§ **Excerpt**
>> Begin

Match your spout parallelism to its downstream flow. Use the same number of kafka partitions as kafka spouts (or a small multiple). If there are more spouts than kafka machines*kpartitions, the extra spouts will sit idle.

For CPU-bound stages, set one executor per core for the bounding stage (or one less than cores at large core count). Don't adjust the parallelism without reason -- even a shuffle implies network transfer. Shuffles don't impart any load-balancing.

For map states or persistentAggregates -- things where results are accumulated into memory structures -- allocate one stage per worker. Cache efficiency and batch request overhead typically improve with large record set sizes.

===== Concurrency Bound

In a concurrency bound problem, use very high parallelism
If possible, use a QueryFunction to combine multiple queries into a batch request.

===== Sidebar: Little's Law

* `Throughput (recs/s) = Capacity / Latency`
* you can't have better throughput than the collective rate of your slowest stage;
* you can't have better latency than the sum of the individual latencies.
    
If all records must pass through a stage that handles 10 records per second, then the flow cannot possibly proceed faster than 10 records per second, and it cannot have latency smaller than 100ms (1/10)

>> End

§ **Objective 1**
Echo the lines of the records below from the start through the line containing "Dot at: (260, 220)", keeping both ends.

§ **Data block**
>> Begin

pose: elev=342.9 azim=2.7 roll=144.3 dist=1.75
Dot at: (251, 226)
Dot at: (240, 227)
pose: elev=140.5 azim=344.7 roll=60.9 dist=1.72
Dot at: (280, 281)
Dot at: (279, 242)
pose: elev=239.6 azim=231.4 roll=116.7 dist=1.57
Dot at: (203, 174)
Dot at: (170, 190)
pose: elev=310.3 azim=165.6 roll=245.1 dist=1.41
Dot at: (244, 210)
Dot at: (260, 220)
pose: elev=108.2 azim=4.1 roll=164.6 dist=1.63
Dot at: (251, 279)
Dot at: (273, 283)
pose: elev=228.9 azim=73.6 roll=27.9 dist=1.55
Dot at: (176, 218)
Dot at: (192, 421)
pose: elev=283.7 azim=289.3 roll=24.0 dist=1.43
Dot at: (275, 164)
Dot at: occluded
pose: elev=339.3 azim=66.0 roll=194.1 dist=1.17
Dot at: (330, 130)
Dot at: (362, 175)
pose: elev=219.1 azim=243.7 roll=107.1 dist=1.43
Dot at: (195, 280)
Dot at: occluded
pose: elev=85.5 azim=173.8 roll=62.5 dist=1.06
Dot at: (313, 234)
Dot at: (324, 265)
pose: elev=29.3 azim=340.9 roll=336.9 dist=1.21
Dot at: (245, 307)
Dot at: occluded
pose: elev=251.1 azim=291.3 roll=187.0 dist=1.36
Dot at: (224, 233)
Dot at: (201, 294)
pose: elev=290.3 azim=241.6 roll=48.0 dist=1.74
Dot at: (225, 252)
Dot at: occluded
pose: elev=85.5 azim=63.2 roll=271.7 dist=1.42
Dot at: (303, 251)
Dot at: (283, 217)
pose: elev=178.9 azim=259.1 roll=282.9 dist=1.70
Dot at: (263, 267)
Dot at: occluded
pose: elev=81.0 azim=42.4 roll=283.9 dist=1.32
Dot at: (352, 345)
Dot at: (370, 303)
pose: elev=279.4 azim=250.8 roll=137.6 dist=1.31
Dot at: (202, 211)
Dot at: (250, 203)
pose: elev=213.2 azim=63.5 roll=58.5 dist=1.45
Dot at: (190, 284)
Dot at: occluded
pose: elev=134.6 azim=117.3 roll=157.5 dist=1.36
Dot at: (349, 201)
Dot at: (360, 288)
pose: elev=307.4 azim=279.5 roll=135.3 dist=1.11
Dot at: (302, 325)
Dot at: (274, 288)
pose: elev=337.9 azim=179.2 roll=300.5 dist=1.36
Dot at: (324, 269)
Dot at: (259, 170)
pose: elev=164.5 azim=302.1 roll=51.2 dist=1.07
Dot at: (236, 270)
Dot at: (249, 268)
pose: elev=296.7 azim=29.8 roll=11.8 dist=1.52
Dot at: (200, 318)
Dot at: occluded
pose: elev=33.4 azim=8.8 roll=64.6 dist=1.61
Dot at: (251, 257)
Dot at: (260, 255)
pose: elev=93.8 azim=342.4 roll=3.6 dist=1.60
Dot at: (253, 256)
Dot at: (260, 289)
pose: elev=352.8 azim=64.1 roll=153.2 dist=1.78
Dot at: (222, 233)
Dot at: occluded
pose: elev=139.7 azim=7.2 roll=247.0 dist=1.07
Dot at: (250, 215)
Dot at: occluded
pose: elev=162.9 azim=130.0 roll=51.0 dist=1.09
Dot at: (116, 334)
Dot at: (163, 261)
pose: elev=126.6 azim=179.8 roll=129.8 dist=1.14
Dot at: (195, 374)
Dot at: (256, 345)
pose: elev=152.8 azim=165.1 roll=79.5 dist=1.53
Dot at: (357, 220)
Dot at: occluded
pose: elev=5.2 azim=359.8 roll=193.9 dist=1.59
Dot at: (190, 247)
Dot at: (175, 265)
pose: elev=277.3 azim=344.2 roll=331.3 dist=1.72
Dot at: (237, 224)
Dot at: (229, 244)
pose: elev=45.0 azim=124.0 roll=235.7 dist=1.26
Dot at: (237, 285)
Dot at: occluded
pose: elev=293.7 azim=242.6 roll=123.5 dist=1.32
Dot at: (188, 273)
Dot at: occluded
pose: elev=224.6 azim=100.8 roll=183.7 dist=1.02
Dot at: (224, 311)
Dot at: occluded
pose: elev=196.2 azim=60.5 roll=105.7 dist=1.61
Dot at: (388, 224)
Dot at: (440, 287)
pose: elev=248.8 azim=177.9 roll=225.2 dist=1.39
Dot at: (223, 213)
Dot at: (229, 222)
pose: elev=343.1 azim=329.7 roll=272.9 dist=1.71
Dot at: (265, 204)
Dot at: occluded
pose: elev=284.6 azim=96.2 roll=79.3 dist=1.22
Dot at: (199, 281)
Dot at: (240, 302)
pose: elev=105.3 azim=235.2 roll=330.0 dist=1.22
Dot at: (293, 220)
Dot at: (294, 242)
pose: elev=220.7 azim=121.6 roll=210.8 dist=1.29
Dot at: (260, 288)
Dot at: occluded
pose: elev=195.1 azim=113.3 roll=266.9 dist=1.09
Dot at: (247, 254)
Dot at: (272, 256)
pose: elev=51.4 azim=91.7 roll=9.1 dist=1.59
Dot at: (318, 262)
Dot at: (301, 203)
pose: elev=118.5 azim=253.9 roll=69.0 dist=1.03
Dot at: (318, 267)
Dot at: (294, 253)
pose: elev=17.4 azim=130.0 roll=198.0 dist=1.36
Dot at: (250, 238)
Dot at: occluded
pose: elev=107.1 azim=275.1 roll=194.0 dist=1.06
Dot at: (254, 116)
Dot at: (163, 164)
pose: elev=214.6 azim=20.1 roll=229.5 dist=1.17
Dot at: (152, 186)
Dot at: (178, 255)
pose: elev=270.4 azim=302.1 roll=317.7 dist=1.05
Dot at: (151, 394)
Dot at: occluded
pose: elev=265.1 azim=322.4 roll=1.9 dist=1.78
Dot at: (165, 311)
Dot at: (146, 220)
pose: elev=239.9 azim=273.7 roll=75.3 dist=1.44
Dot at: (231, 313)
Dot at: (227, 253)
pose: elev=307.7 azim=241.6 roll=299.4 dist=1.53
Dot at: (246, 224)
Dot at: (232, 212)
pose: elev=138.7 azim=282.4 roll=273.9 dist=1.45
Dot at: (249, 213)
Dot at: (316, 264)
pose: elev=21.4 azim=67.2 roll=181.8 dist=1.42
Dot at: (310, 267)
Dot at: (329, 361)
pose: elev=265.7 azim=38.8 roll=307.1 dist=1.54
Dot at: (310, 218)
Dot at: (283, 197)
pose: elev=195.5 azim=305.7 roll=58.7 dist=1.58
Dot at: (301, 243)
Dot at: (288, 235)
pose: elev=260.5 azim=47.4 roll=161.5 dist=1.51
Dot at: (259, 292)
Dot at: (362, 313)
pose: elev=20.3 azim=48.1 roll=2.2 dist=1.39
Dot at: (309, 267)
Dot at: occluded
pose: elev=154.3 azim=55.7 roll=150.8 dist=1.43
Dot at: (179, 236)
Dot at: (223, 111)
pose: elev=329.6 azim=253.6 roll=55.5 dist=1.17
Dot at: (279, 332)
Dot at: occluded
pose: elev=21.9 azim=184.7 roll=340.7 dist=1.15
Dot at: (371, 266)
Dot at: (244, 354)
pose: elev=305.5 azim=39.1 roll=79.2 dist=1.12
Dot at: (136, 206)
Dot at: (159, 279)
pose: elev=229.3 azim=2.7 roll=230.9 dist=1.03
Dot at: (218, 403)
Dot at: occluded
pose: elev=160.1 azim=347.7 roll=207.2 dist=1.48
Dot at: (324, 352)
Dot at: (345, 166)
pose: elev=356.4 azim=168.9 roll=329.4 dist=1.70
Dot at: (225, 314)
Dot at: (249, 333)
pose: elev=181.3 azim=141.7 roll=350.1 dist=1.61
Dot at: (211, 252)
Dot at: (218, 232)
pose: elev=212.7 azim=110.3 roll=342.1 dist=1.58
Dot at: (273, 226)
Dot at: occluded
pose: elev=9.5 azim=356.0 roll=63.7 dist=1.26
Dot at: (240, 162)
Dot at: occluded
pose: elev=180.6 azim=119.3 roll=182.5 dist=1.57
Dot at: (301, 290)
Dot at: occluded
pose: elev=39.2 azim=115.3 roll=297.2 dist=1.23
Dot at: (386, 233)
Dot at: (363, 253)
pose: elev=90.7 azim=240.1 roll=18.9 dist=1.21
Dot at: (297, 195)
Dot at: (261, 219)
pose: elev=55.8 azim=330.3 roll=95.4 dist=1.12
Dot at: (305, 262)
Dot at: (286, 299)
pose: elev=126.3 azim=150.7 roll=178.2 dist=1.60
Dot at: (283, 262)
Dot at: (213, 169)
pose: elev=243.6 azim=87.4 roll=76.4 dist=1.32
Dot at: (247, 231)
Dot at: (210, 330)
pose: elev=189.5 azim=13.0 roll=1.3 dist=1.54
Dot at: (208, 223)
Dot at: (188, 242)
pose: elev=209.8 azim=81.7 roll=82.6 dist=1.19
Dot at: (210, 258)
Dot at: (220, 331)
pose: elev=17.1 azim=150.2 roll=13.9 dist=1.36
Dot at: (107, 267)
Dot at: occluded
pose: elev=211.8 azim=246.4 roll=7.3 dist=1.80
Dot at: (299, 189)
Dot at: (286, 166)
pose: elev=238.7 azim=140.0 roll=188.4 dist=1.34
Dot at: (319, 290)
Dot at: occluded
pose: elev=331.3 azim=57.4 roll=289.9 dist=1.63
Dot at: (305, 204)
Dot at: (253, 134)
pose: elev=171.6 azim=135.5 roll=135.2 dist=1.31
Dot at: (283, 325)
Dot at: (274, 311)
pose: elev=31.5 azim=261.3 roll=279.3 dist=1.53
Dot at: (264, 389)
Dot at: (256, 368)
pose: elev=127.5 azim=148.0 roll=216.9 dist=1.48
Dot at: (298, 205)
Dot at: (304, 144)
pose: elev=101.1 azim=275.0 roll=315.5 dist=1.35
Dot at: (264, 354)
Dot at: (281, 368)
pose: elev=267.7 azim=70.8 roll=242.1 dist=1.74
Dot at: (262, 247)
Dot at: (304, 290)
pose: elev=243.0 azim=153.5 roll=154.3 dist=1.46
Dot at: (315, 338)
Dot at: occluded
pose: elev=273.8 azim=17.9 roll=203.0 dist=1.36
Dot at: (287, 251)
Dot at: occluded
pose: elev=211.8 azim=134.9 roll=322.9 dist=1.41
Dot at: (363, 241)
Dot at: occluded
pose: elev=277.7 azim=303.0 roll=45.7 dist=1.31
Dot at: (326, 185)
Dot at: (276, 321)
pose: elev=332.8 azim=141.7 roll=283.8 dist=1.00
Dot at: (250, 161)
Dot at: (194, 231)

>> End

§ **Objective 2**
Proceed with the excerpt on tuning stream-processing parallelism above, picking up after its final sentence.

§ **Exercise answer 1**
pose: elev=342.9 azim=2.7 roll=144.3 dist=1.75
Dot at: (251, 226)
Dot at: (240, 227)
pose: elev=140.5 azim=344.7 roll=60.9 dist=1.72
Dot at: (280, 281)
Dot at: (279, 242)
pose: elev=239.6 azim=231.4 roll=116.7 dist=1.57
Dot at: (203, 174)
Dot at: (170, 190)
pose: elev=310.3 azim=165.6 roll=245.1 dist=1.41
Dot at: (244, 210)
Dot at: (260, 220)

§ **Exercise answer 2**
* with 20 parallel stages, the 95th percentile latency of your slowest stage becomes the median latency of the full set. (TODO: nail down numbers)


==== Batch Size

Set the batch size to optimize the throughput of your most expensive batch operation -- a bulk database operation, network request, or intensive aggregation. (There might instead be a natural batch size: for example the twitter `users/lookup` API call returns information on up to 100 distinct user IDs.)

===== Kafka Spout: Max-fetch-bytes

The batch count for the Kafka spout is controlled indirectly by the max fetch bytes. The resulting total batch size is at most `(kafka partitions) * (max fetch bytes)`.

For example, given a topology with six kafka spouts and four brokers with three kafka-partitions per broker, you have twelve kafka-partitions total, two per spout. When the MBCoordinator calls for a new batch, each spout produces two sub-batches (one for each kafka-partition), each into its own trident-partition. Now also say you have records of 1000 +/- 100 bytes, and that you set max-fetch-bytes to 100_000. The spout fetches the largest discrete number of records that sit within max-fetch-bytes -- so in this case, each sub-batch will have between 90 and 111 records. That means the full batch will have between 1080 and 1332 records, and 1_186_920 to 1_200_000 bytes.

===== Choosing a value

* `each()` functions should not care about batch size.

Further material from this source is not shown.